— Exercise description —
Keep the pictures out. Copy every line of the listing exactly.

— Material provided —
*-*-*
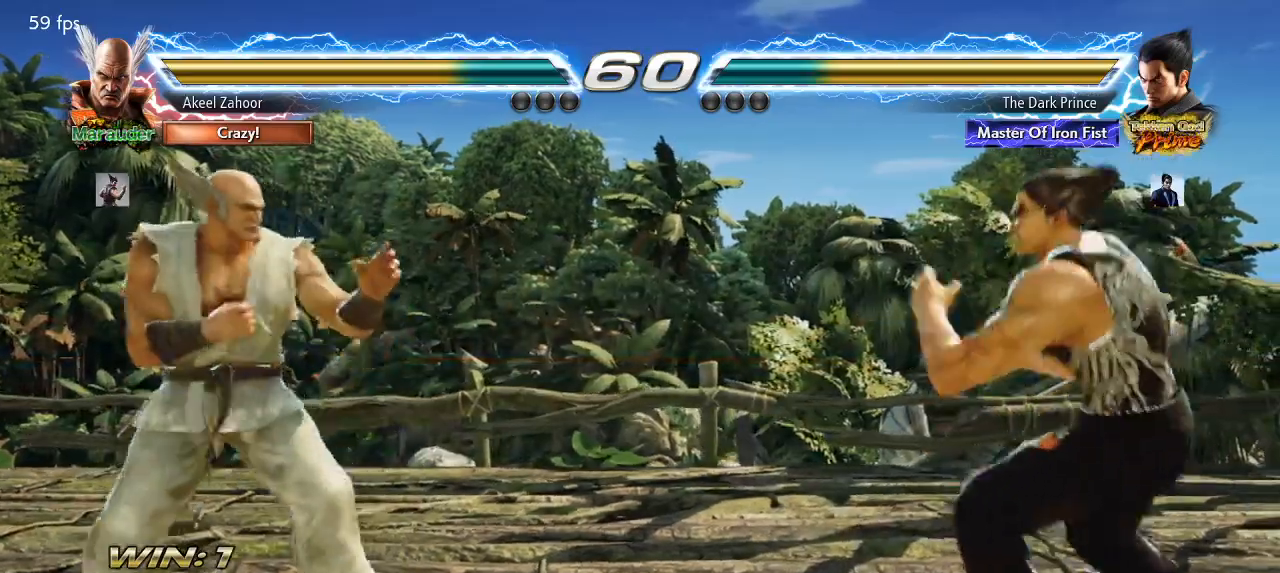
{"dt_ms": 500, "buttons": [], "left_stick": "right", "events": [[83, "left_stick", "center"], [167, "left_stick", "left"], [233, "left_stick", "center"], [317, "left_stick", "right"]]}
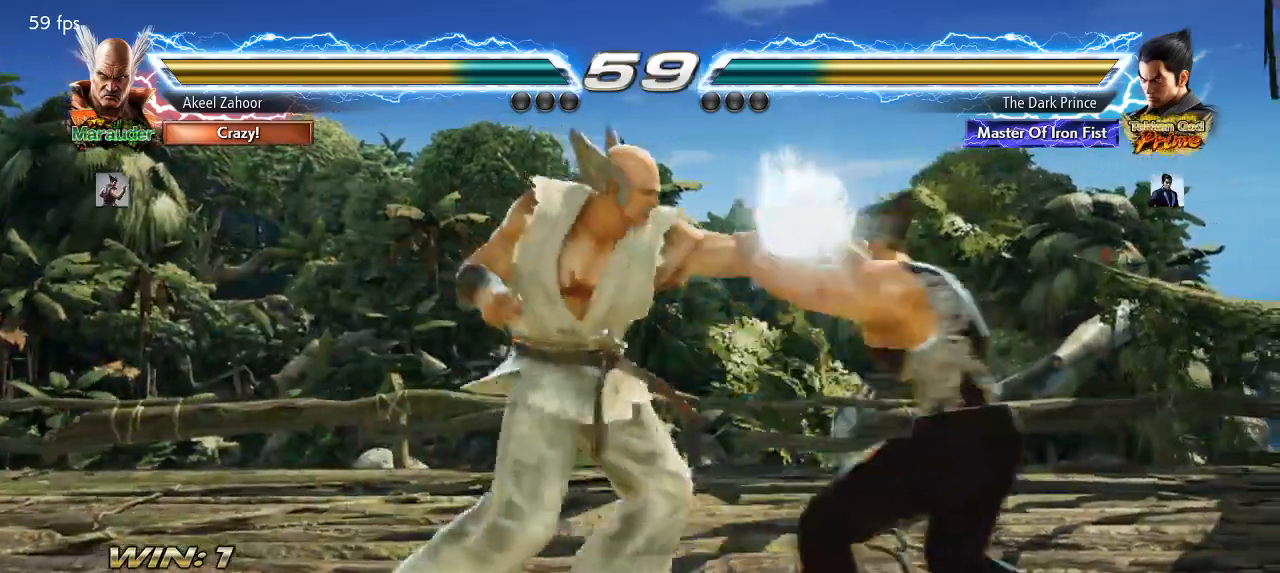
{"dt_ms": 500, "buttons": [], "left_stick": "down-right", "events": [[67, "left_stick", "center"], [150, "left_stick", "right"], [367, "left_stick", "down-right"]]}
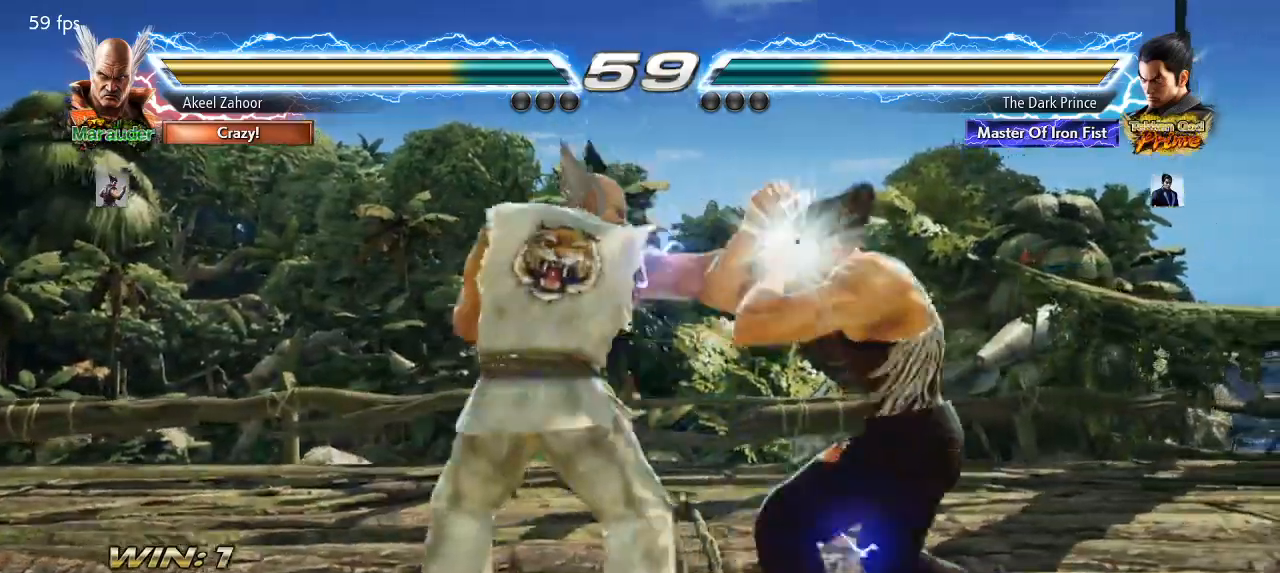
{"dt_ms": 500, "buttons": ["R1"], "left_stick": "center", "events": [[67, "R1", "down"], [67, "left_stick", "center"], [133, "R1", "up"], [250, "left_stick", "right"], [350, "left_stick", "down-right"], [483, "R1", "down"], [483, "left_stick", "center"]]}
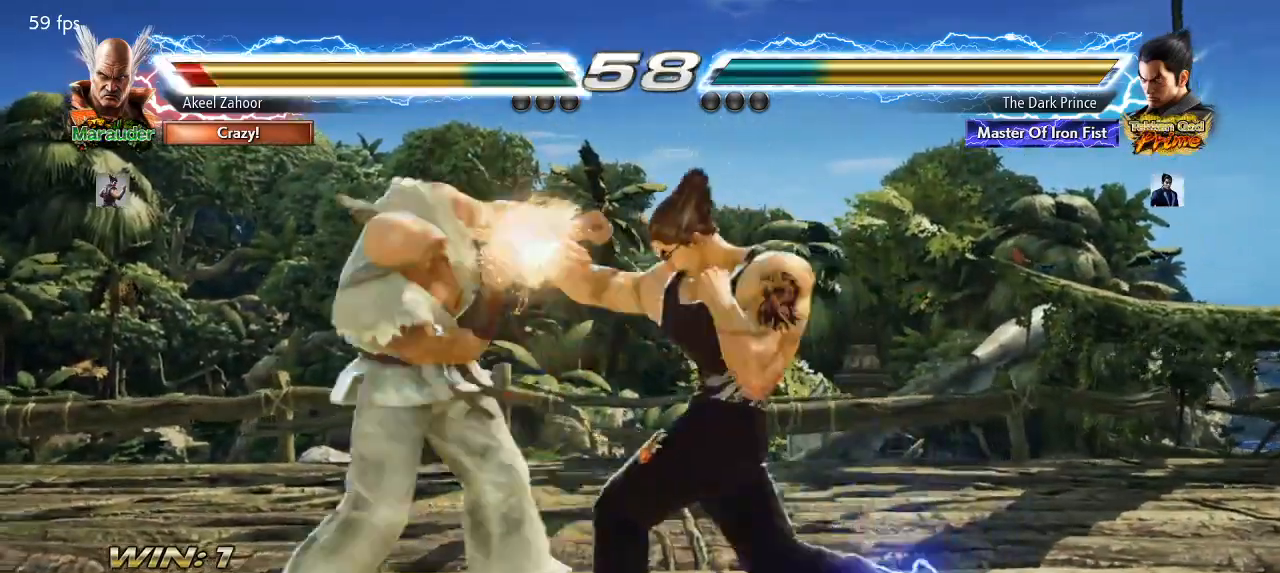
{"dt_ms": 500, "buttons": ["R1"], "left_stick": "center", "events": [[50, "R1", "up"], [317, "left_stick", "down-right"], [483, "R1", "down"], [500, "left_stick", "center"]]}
*-*-*
— Written reply —
{"dt_ms": 500, "buttons": [], "left_stick": "right", "events": [[83, "left_stick", "center"], [167, "left_stick", "left"], [233, "left_stick", "center"], [317, "left_stick", "right"]]}
{"dt_ms": 500, "buttons": [], "left_stick": "down-right", "events": [[67, "left_stick", "center"], [150, "left_stick", "right"], [367, "left_stick", "down-right"]]}
{"dt_ms": 500, "buttons": ["R1"], "left_stick": "center", "events": [[67, "R1", "down"], [67, "left_stick", "center"], [133, "R1", "up"], [250, "left_stick", "right"], [350, "left_stick", "down-right"], [483, "R1", "down"], [483, "left_stick", "center"]]}
{"dt_ms": 500, "buttons": ["R1"], "left_stick": "center", "events": [[50, "R1", "up"], [317, "left_stick", "down-right"], [483, "R1", "down"], [500, "left_stick", "center"]]}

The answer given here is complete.